Saved entries
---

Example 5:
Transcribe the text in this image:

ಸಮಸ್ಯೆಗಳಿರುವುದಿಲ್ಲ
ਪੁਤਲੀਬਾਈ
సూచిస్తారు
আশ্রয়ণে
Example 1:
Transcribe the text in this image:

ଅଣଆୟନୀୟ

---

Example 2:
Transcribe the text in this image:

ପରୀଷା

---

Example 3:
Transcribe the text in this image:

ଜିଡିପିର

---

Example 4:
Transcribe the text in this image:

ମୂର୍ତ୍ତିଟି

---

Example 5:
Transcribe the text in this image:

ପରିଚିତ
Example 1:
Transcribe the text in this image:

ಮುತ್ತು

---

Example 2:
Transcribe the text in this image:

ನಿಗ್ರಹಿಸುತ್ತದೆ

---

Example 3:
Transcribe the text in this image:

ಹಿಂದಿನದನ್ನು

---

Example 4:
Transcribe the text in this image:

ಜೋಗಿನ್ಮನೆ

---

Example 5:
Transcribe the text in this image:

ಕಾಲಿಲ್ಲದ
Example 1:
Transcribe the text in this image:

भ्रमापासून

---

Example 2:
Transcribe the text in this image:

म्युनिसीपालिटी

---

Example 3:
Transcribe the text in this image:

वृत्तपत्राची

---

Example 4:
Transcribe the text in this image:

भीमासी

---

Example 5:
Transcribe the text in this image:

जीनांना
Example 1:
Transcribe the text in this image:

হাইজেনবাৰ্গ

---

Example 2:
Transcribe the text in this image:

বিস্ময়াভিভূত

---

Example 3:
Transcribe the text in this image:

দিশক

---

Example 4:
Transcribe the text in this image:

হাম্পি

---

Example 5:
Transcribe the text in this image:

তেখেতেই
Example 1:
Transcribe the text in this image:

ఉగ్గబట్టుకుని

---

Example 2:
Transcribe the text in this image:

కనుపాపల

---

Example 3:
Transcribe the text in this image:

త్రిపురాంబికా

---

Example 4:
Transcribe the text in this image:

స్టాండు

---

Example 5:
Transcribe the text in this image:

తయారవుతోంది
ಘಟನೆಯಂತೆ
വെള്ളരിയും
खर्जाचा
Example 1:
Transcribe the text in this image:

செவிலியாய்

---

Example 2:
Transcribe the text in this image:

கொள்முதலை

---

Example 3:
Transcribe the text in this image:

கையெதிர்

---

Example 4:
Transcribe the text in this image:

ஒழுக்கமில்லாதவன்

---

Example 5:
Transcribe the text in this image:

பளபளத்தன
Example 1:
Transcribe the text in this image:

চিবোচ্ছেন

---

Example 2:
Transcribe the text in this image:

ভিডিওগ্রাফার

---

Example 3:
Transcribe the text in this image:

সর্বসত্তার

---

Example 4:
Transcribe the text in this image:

:: AIM OF THE TASK ::
Reproduce every line above without error.

:: FINISHED EXERCISE ::
---

Example 5:
Transcribe the text in this image:

ಸಮಸ್ಯೆಗಳಿರುವುದಿಲ್ಲ
ਪੁਤਲੀਬਾਈ
సూచిస్తారు
আশ্রয়ণে
Example 1:
Transcribe the text in this image:

ଅଣଆୟନୀୟ

---

Example 2:
Transcribe the text in this image:

ପରୀଷା

---

Example 3:
Transcribe the text in this image:

ଜିଡିପିର

---

Example 4:
Transcribe the text in this image:

ମୂର୍ତ୍ତିଟି

---

Example 5:
Transcribe the text in this image:

ପରିଚିତ
Example 1:
Transcribe the text in this image:

ಮುತ್ತು

---

Example 2:
Transcribe the text in this image:

ನಿಗ್ರಹಿಸುತ್ತದೆ

---

Example 3:
Transcribe the text in this image:

ಹಿಂದಿನದನ್ನು

---

Example 4:
Transcribe the text in this image:

ಜೋಗಿನ್ಮನೆ

---

Example 5:
Transcribe the text in this image:

ಕಾಲಿಲ್ಲದ
Example 1:
Transcribe the text in this image:

भ्रमापासून

---

Example 2:
Transcribe the text in this image:

म्युनिसीपालिटी

---

Example 3:
Transcribe the text in this image:

वृत्तपत्राची

---

Example 4:
Transcribe the text in this image:

भीमासी

---

Example 5:
Transcribe the text in this image:

जीनांना
Example 1:
Transcribe the text in this image:

হাইজেনবাৰ্গ

---

Example 2:
Transcribe the text in this image:

বিস্ময়াভিভূত

---

Example 3:
Transcribe the text in this image:

দিশক

---

Example 4:
Transcribe the text in this image:

হাম্পি

---

Example 5:
Transcribe the text in this image:

তেখেতেই
Example 1:
Transcribe the text in this image:

ఉగ్గబట్టుకుని

---

Example 2:
Transcribe the text in this image:

కనుపాపల

---

Example 3:
Transcribe the text in this image:

త్రిపురాంబికా

---

Example 4:
Transcribe the text in this image:

స్టాండు

---

Example 5:
Transcribe the text in this image:

తయారవుతోంది
ಘಟನೆಯಂತೆ
വെള്ളരിയും
खर्जाचा
Example 1:
Transcribe the text in this image:

செவிலியாய்

---

Example 2:
Transcribe the text in this image:

கொள்முதலை

---

Example 3:
Transcribe the text in this image:

கையெதிர்

---

Example 4:
Transcribe the text in this image:

ஒழுக்கமில்லாதவன்

---

Example 5:
Transcribe the text in this image:

பளபளத்தன
Example 1:
Transcribe the text in this image:

চিবোচ্ছেন

---

Example 2:
Transcribe the text in this image:

ভিডিওগ্রাফার

---

Example 3:
Transcribe the text in this image:

সর্বসত্তার

---

Example 4:
Transcribe the text in this image:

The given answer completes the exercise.